Sicher herrscht in der Mainstream-Pornografie ein mehr als nur problematisches Frauenbild. (Junge) Menschen erhalten anhand der Filme eine falsche Vorstellung von Sexualität und einem respektvollen, lustvollen Umgang miteinander. Auch gewaltvolle Darstellungen kursieren als Teil der Rape-Culture ohne Trigger-Warnungen oder Anmerkungen neben allen anderen Porno-Clips im Internet. Auf dieser Basis davon auszugehen, dass Pornografie das Ende einer Ehe herbeiführen muss, wenn ein*e Partner*in nicht bereit ist darauf zu verzichten, halten wir jedoch für zu kurz gedacht. Mit einer schwierigen Thematik nicht umzugehen, zu versuchen das Unvermeidbare einfach auszumerzen, wird nicht zielführend sein.

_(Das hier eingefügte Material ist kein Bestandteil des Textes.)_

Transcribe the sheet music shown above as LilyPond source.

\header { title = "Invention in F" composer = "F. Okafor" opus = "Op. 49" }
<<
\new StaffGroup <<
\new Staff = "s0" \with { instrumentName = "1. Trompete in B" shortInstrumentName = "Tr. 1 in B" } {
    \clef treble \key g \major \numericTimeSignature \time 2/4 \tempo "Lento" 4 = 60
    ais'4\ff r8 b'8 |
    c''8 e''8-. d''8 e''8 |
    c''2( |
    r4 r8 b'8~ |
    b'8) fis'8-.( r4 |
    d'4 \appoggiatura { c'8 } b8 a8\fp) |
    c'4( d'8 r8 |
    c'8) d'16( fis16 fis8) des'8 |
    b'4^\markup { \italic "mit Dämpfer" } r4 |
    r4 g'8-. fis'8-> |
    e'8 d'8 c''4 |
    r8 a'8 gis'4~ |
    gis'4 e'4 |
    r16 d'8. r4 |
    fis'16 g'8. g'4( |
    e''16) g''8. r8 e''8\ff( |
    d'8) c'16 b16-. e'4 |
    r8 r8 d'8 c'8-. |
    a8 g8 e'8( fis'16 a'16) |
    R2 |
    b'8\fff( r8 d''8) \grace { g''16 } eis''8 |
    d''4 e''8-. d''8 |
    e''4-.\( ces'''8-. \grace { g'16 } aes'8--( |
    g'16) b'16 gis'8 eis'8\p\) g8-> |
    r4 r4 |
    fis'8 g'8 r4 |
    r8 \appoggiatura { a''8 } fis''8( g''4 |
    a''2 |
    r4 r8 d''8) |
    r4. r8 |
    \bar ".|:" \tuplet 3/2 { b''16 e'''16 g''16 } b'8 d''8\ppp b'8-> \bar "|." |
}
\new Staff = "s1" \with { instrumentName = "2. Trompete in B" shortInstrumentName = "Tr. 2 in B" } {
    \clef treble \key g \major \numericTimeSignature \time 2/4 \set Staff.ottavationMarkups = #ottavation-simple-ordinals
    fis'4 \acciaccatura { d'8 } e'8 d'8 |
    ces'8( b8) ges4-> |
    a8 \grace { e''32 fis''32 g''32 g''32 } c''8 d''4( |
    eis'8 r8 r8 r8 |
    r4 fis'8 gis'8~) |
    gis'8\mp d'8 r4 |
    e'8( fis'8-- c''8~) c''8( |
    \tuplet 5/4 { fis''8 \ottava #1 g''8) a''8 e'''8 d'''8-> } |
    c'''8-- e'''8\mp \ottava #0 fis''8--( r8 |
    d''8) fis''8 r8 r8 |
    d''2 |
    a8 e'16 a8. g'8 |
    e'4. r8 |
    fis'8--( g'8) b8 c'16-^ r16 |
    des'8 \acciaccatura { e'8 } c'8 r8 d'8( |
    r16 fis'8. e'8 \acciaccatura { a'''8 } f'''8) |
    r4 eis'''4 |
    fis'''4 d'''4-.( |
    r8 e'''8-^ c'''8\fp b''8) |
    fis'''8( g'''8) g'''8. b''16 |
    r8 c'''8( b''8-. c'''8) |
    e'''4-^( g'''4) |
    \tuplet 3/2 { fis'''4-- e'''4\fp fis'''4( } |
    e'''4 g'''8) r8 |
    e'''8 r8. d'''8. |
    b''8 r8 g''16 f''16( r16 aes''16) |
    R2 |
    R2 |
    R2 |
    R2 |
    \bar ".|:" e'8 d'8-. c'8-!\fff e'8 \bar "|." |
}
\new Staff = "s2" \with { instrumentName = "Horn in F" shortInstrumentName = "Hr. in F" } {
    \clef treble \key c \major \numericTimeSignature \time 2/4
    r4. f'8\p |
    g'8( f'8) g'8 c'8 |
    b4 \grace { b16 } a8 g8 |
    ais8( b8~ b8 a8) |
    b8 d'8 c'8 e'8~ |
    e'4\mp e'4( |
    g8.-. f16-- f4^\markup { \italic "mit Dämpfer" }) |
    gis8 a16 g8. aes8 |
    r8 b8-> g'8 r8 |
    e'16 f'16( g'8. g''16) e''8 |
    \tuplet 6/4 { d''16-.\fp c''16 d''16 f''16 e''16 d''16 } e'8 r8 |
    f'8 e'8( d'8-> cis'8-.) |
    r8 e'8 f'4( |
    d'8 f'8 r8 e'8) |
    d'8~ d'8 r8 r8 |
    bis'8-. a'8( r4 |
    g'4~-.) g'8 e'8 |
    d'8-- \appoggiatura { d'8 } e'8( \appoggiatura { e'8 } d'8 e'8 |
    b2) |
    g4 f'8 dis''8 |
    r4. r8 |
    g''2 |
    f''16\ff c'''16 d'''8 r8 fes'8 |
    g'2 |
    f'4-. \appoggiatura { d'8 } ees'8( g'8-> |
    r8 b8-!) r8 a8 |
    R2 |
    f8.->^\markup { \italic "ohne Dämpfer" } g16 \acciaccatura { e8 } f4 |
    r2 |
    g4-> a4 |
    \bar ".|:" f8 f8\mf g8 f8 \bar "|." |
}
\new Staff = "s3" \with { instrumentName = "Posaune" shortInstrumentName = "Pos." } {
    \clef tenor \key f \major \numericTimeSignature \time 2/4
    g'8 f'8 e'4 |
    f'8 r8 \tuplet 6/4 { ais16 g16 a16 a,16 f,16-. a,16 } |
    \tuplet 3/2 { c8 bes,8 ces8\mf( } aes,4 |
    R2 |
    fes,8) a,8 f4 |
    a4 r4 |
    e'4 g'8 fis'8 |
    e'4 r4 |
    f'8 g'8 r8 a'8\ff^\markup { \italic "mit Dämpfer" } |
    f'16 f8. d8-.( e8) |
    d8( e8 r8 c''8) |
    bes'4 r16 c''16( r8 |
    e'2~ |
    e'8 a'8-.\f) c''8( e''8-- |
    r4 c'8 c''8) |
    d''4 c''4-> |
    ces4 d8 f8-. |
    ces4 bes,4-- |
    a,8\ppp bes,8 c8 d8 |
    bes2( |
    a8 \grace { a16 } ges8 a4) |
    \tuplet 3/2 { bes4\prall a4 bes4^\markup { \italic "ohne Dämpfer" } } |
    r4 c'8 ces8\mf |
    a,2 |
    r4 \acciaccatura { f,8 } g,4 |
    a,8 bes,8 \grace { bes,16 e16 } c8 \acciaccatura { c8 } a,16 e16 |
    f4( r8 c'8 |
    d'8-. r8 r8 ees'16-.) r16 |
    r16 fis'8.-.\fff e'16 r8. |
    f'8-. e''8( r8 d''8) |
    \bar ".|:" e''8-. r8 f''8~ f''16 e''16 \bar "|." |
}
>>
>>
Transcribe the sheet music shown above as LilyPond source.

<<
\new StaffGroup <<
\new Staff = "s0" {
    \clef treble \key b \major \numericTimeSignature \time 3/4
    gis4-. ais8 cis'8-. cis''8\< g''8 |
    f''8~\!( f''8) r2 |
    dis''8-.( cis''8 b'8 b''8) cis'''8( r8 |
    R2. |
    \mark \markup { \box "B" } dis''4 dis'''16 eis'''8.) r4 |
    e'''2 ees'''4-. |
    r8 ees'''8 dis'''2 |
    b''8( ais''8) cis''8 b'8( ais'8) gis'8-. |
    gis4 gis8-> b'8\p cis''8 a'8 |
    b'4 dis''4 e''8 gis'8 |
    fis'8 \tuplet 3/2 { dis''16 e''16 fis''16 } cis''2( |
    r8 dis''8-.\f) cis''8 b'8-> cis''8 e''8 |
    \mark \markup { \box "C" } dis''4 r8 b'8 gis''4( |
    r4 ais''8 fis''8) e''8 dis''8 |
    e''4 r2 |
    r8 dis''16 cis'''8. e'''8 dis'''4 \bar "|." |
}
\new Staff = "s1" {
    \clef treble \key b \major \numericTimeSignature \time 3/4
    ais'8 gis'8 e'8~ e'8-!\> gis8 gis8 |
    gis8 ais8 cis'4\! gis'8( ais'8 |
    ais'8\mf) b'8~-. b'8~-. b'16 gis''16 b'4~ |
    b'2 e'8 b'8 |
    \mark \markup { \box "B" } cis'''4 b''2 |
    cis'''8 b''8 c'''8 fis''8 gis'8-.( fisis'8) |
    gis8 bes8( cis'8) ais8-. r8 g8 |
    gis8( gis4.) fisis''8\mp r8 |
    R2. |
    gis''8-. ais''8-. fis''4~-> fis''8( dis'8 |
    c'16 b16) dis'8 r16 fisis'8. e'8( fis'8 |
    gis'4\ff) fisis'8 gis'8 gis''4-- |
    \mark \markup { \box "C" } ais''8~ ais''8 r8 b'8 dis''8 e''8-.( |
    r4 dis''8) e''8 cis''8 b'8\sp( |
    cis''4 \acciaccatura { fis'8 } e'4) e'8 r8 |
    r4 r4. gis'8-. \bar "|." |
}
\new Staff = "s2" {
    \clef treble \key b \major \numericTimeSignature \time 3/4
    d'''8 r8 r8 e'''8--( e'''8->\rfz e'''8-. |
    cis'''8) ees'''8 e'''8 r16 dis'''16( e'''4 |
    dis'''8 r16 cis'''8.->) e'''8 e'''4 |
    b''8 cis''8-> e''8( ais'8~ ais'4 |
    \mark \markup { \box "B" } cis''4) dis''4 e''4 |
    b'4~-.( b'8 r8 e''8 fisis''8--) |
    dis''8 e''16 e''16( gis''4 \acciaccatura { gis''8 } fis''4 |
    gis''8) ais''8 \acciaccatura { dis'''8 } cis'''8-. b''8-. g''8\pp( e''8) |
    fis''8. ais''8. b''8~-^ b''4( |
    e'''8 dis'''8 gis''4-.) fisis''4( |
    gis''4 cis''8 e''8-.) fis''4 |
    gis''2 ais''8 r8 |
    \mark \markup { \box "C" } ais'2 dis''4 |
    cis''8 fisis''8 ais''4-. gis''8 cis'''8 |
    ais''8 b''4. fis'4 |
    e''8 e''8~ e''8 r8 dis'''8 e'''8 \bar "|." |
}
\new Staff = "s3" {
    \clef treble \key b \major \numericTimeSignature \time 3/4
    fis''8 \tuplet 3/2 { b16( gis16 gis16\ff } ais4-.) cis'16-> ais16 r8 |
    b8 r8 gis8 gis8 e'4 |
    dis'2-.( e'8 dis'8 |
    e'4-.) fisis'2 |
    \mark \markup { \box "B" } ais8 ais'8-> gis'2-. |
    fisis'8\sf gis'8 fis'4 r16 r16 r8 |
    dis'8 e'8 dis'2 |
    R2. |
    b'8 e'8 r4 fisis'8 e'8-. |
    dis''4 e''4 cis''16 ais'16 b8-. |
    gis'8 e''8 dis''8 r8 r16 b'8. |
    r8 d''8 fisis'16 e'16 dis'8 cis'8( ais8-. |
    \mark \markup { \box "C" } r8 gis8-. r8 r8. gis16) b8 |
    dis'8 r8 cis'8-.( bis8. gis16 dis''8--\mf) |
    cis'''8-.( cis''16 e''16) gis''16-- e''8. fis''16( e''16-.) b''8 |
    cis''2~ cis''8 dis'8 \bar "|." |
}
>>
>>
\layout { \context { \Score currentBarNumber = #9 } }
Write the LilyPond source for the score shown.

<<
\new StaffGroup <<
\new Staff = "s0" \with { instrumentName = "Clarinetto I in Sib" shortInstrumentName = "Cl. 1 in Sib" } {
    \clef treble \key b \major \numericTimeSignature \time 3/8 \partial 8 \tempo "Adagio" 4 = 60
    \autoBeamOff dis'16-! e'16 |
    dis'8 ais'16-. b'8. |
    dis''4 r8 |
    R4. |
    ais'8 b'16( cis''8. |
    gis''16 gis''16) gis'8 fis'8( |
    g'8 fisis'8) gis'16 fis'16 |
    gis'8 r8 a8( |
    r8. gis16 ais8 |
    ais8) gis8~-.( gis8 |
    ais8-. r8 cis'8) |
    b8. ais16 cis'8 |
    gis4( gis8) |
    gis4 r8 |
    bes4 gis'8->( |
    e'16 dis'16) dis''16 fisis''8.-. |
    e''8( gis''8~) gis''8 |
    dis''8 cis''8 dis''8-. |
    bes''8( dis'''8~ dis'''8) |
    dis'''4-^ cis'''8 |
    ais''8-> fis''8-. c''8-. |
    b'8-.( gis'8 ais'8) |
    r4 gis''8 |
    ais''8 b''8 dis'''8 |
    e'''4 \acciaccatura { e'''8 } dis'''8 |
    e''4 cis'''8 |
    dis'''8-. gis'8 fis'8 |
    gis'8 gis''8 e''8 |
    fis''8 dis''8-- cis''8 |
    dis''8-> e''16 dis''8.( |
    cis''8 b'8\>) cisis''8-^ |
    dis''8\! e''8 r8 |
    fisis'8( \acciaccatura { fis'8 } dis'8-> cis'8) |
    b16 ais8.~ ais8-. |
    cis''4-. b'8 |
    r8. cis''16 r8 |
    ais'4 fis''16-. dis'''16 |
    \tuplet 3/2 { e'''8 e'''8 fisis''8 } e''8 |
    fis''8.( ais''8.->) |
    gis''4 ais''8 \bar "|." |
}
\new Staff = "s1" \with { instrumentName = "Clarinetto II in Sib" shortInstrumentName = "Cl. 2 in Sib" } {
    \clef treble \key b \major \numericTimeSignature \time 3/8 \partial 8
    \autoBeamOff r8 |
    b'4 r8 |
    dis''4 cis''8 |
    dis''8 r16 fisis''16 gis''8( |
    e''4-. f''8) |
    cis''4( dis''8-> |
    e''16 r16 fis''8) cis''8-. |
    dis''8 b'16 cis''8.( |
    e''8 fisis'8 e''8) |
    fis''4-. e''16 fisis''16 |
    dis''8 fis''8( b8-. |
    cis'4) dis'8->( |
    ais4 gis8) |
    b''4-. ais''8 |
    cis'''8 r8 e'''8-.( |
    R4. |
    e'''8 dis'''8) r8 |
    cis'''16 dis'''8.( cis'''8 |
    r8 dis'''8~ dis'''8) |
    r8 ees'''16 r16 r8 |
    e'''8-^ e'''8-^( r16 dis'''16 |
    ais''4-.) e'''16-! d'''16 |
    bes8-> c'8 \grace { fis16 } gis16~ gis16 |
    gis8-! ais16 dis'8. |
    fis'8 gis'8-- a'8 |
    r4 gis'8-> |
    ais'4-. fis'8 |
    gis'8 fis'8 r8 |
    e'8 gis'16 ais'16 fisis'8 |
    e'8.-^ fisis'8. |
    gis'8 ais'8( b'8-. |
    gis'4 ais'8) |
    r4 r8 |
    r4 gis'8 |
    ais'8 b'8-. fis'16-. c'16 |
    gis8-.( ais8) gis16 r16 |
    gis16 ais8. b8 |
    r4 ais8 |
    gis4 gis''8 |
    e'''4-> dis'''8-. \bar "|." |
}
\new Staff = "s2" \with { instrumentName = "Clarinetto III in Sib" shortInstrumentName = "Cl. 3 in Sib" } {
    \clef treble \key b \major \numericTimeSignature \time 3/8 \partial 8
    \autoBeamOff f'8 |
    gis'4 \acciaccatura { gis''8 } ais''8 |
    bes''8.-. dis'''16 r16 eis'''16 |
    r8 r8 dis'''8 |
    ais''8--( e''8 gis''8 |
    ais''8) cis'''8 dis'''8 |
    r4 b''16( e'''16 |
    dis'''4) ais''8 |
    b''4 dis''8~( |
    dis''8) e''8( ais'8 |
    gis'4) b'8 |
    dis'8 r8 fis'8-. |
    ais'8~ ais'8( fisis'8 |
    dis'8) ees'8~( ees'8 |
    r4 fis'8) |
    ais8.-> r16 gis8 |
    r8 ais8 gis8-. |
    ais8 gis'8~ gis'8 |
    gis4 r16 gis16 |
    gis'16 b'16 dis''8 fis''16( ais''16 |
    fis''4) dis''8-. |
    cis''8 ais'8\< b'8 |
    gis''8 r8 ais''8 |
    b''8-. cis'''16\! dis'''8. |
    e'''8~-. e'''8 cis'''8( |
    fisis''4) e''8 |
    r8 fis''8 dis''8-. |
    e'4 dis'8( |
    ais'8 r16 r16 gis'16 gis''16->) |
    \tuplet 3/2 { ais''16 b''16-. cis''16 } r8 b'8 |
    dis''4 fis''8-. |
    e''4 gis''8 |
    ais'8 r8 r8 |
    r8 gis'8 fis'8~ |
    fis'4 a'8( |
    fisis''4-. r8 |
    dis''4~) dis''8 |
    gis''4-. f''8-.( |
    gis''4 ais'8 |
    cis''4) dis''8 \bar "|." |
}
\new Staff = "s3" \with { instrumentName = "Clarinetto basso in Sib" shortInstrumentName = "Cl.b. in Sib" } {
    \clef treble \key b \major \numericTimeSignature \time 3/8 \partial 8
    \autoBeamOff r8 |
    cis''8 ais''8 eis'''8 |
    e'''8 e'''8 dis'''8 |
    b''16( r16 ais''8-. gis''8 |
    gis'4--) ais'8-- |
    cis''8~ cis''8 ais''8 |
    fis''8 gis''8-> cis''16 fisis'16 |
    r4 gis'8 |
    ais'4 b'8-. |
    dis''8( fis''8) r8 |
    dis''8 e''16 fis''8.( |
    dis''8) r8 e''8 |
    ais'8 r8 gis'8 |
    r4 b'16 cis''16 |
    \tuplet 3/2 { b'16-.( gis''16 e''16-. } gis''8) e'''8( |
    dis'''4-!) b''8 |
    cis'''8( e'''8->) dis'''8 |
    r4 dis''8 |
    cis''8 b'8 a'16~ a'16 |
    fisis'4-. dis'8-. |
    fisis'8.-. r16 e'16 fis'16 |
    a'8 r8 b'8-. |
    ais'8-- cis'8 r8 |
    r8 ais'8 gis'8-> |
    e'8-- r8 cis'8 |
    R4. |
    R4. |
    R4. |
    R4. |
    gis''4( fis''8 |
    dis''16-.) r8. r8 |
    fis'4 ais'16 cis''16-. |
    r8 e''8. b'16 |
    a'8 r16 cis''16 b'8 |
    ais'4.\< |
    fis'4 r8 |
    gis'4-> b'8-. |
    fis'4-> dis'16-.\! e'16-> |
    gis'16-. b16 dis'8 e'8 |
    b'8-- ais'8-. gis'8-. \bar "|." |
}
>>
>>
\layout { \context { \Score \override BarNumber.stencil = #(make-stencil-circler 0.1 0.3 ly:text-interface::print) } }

Stattdessen wäre es wichtiger auf Alternativen hinzuweisen, zum Beispiel auf feministische Pornografie, Aufklärungsarbeit (vor allem bei jüngeren Konsument*innen) und eine bessere Reglementierung von frei verfügbaren Filmen bzw. strengere Kontrollen und auch Strafen im Bereich der Gewaltdarstellung.


Unsere Eindrücke


Zusätzlich zu den bereits angesprochenen Aspekten haben wir das Erscheinungsdatum des Buches besprochen: Sind die beschriebenen Szenarien und Annahmen über gesellschaftliche Gruppen auch nach zehn Jahren noch aktuell? Viele Anekdoten und Schlussfolgerungen erschienen uns fremd. Würden Nachtclubs und Diskotheken heute noch Strip-Contests unter ihren Besucherinnen durchführen? Sind Hosen mit Statements wie "Juicy" oder "Sexy" auf dem Hintern nicht längst aus allen Geschäften verschwunden? Ist es jungen Frauen tatsächlich wichtiger erotisch aufzutreten als bspw. einen eigenen Charakter zu entwickeln oder ihren Bildungshorizont zu erweitern?


Wir alle hatten den Eindruck, dass die Zeiten sich ein wenig geändert haben. Zwar gibt es noch viel zu tun, vieles anzuprangern und viele aufzuwecken, doch der Feminismus scheint gerade unter jungen Frauen wieder mehr Zuspruch zu erfahren - sich fast schon in Richtung "Mainstream" zu bewegen. Ob wir als Beteiligte allerdings in der Lage sind diese Entwicklungen objektiv zu beurteilen, darf aufgrund der eigenen sozialen Blasen im Freundeskreis und den Sozialen Medien durchaus angezweifelt werden.